Have fun and post pictures

Steve


----------



## djnick66 (May 2, 2008)

I got the kit too (nice decal sheet but color call outs for some of the schemes are wrong becaues they are based on museum repaints).

I just did yahoo image searches and came up with some pod pictures. It took a while but they are out there.

http://www.combatreform.org/CH54podsystemoffloads2jeeps.jpg

This site has some info if you scroll way down

http://www.combatreform.org/aircraftphotos.htm

seating in the pod

http://www.combatreform.org/CH54podtroopseating.jpg


----------



## Ace Airspeed (May 16, 2010)

I bet that pod was a _lovely_ accomodation on a steamy hot summer day..............


----------



## Pete McKay (Dec 20, 2006)

Ace Airspeed said:


> I bet that pod was a _lovely_ accomodation on a steamy hot summer day..............
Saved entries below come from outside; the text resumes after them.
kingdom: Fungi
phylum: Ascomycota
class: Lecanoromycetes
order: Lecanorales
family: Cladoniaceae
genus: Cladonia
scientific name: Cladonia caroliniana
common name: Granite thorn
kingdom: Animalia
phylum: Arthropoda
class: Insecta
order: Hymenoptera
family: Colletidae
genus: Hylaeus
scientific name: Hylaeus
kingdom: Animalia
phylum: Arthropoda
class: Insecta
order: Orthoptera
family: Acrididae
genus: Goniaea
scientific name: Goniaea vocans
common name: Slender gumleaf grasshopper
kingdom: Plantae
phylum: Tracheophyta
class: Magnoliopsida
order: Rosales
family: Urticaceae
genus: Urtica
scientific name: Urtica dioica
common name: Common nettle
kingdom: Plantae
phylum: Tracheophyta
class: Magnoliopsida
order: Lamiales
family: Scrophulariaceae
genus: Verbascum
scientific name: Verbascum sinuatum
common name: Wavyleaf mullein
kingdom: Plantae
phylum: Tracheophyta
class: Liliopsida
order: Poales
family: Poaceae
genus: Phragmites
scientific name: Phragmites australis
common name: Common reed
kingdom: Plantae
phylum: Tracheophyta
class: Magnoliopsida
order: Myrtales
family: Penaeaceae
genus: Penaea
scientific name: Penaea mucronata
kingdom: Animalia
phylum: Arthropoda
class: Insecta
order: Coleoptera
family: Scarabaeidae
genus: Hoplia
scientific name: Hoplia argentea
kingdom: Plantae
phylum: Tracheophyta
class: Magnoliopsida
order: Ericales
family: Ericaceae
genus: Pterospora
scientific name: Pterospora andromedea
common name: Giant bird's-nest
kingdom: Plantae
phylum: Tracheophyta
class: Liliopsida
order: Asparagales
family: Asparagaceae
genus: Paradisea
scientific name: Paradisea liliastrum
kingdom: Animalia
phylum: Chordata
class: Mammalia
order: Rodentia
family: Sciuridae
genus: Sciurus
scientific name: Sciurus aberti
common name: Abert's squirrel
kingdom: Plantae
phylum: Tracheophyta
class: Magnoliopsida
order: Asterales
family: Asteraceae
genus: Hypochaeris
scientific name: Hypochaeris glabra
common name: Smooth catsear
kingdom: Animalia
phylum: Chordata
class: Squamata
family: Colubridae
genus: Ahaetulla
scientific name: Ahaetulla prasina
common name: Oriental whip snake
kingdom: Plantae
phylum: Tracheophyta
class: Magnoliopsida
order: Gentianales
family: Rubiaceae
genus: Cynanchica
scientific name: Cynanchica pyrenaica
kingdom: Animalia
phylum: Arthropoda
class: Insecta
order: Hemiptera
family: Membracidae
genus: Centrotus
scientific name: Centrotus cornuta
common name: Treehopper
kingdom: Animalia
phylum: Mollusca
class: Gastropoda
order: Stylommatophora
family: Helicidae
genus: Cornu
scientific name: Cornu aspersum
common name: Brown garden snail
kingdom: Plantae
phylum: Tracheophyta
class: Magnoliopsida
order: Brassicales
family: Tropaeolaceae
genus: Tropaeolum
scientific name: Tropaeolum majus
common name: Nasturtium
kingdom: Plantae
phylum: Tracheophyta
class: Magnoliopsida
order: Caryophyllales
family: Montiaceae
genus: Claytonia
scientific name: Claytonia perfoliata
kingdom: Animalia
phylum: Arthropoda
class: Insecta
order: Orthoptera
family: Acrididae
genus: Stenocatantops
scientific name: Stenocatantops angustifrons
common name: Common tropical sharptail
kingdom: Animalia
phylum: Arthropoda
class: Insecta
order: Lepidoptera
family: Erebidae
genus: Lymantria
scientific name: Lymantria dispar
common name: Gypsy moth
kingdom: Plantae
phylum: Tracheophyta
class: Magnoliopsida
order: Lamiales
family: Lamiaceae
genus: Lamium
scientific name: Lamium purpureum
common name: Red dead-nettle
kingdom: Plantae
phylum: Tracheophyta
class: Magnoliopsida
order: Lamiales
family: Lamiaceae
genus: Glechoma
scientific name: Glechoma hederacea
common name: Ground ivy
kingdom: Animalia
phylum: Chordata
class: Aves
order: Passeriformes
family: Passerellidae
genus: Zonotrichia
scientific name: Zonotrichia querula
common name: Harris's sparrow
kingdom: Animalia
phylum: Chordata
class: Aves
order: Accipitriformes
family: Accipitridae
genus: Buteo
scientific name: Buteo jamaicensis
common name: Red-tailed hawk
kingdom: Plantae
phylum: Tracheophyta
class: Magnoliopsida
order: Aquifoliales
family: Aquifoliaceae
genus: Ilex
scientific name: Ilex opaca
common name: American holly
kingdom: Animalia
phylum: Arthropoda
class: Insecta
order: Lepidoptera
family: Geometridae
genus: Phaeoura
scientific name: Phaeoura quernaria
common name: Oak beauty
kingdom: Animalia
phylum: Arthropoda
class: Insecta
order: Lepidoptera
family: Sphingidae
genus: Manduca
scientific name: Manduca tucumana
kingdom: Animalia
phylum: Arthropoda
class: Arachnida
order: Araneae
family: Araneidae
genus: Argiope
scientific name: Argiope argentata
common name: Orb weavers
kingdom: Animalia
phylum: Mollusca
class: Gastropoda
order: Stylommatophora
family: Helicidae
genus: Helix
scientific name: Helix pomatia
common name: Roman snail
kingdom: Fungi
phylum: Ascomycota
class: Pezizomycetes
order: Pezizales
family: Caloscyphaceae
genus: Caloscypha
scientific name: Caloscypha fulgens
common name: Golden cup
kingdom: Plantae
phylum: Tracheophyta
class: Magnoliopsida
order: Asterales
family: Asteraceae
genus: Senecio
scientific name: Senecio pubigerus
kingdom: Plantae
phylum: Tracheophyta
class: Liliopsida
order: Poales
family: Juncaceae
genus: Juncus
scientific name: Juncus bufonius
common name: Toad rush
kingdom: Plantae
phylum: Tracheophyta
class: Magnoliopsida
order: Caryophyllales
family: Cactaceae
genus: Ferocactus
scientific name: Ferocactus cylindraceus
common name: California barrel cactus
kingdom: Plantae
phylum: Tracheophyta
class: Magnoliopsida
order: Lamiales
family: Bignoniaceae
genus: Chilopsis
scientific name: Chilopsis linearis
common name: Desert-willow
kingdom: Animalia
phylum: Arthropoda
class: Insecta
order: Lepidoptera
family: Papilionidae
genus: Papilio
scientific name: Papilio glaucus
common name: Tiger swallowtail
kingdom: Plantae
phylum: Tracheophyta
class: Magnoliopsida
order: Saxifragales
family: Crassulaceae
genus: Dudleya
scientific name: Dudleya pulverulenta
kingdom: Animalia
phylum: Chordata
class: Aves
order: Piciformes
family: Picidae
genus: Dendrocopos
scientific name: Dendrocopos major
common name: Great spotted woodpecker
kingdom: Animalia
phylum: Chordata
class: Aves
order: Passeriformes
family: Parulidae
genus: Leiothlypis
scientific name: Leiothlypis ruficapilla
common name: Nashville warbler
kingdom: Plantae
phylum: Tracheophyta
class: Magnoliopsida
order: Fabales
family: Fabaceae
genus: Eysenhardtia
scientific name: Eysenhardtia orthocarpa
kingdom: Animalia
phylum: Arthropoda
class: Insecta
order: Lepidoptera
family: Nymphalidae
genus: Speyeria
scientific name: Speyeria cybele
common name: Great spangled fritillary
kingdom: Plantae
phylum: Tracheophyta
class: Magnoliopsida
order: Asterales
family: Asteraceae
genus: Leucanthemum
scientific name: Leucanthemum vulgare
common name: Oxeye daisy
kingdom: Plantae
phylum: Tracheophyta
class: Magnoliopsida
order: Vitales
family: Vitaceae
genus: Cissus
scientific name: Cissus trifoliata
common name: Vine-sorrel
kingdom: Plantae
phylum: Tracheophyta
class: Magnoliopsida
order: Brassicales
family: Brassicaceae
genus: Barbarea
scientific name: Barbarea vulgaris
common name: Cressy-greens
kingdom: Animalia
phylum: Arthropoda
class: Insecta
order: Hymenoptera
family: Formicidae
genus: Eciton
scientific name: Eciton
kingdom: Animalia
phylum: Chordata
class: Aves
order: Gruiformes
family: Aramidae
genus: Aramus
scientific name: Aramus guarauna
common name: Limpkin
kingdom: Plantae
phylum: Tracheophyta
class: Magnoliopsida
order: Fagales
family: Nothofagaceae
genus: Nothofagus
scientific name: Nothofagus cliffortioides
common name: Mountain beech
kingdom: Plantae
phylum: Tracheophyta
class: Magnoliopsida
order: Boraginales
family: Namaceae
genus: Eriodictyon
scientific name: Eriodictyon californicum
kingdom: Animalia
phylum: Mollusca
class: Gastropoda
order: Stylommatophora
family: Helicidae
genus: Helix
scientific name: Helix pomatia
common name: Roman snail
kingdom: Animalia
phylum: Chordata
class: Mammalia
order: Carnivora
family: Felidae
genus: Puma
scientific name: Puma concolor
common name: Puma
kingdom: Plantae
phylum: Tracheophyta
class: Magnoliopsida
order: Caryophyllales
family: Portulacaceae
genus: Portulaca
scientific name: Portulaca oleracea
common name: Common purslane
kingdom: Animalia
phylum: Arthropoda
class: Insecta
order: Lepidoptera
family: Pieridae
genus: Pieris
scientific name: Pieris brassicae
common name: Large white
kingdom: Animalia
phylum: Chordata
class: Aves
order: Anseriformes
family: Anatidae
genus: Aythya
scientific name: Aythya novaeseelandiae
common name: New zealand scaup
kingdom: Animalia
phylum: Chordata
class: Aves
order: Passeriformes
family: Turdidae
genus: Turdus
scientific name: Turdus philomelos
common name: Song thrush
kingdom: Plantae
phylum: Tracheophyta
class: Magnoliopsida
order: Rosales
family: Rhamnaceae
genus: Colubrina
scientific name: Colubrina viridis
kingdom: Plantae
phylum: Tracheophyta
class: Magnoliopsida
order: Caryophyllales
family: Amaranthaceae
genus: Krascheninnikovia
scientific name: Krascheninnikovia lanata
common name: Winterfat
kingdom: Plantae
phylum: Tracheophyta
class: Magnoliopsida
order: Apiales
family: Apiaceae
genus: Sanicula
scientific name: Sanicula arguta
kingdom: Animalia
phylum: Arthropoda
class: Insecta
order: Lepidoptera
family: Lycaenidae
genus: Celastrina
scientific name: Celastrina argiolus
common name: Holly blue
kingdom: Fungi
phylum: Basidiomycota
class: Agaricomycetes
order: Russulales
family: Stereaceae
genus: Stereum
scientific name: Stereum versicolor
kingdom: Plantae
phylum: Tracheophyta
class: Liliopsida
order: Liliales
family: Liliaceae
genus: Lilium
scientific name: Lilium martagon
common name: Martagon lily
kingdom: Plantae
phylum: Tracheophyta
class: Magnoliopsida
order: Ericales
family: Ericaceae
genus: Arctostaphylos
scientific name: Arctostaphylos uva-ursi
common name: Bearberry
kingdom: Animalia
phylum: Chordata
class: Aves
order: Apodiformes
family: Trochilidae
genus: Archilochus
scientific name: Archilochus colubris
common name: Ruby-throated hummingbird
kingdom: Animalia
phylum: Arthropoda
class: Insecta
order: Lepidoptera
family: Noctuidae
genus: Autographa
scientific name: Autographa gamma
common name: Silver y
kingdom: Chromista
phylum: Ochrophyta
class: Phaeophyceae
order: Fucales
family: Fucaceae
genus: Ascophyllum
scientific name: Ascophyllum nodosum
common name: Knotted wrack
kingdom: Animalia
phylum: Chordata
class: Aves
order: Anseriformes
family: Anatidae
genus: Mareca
Especially after a nice meal of stale Thai food.


----------



## Whiteraven_2001 (Apr 12, 2008)

Thanks very much! I have no idea why I didn't find those interior pics.

It appears there are a couple of different pods, based on length. The kit pod appears to be the "long" version. 

I wish that seating pod pic had been taken a little further back (whine, whine). I'm curious to know what the door was like.


----------